1cy Yellow-legged Gulls, Fulham, 22 October 2017 - the top bird has a distinctive bill and should be easy to track around London this winter. The bottom bird is regular along 'my' stretch of the river at present.

Sunday, 15 October 2017

X307 reappears in Hammersmith

While watching the Rock Thrush at Blorenge, Gwent, on Saturday morning, I was a little bit gripped to see a tweet from BTO head honcho Andy Clements that he was watching a second-winter Caspian Gull circling Hammersmith Bridge - argh! Fortunately the tides were good for an afternoon's gulling session and so Rich and Dante dropped me at Baron's Court on their was back through to east London, and I hired a bicycle to get down to the Thames. One of the first birds I looked at was a 2cy Casp, which quickly transpired to have a yellow ring. The bird's demeanour looked quite familiar, and it was no real surprise when close views revealed it to be X307.

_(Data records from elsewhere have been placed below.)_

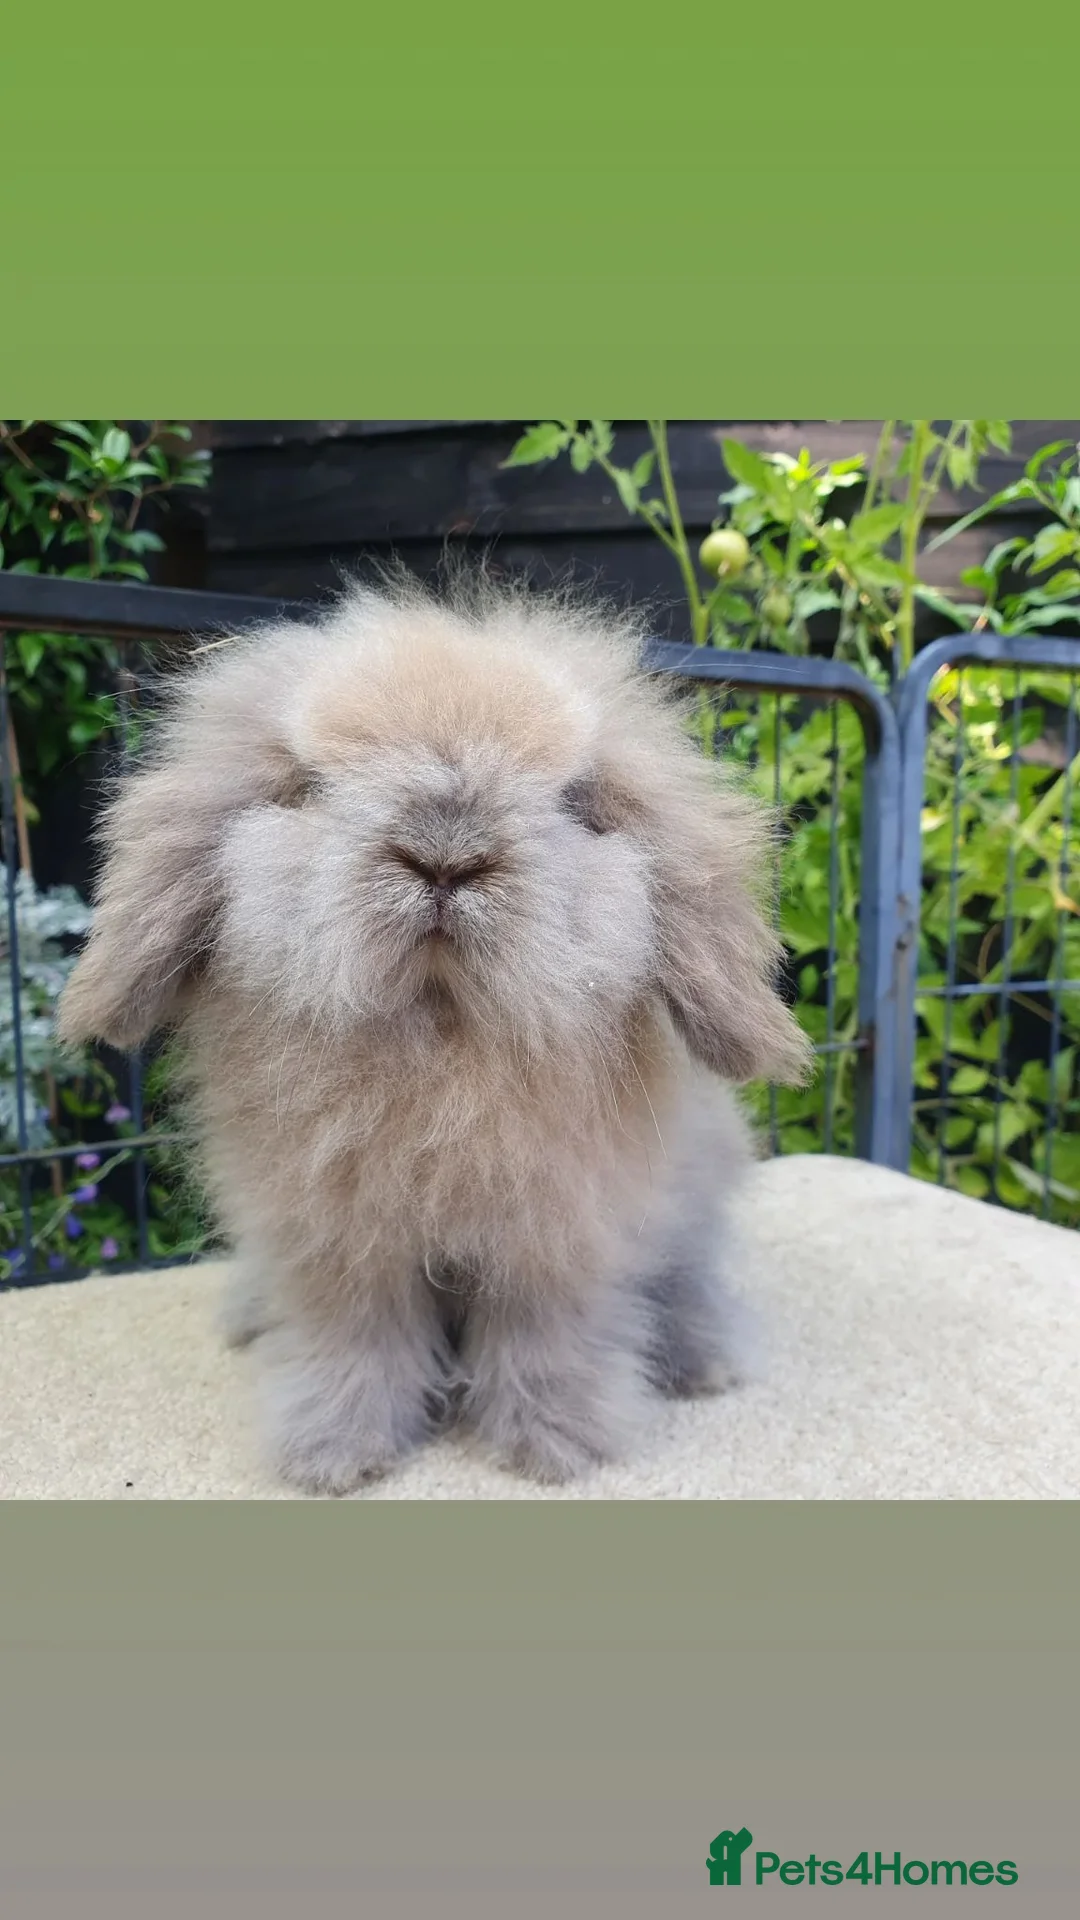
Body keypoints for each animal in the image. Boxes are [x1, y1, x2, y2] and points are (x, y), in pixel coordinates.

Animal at [58, 567, 812, 1493]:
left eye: (575, 802)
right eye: (309, 788)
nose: (445, 856)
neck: (441, 1036)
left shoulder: (559, 1240)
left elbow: (544, 1336)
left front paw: (553, 1445)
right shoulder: (338, 1248)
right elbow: (357, 1342)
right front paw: (337, 1454)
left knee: (693, 1281)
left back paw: (705, 1363)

Caspian Gull X307, Fulham, London, 14 October 2017

I've seen X307 here on one occasion previously, in late July. As can be seen in the above, X307 is a quite demure and 'cute' bird with a dainty bill and lightweight structure. So, presumably a female. Curiously, there is only a tiny hint of the 'diagnostic' p10 mirror, which is just about detectable on the left wing. Perhaps not too surprising for a bird from Germany. Plumage otherwise looks pretty good.

The odd Yellow-legged Gull was seen over the weekend, including a couple of 1cy birds and this regular near-adult.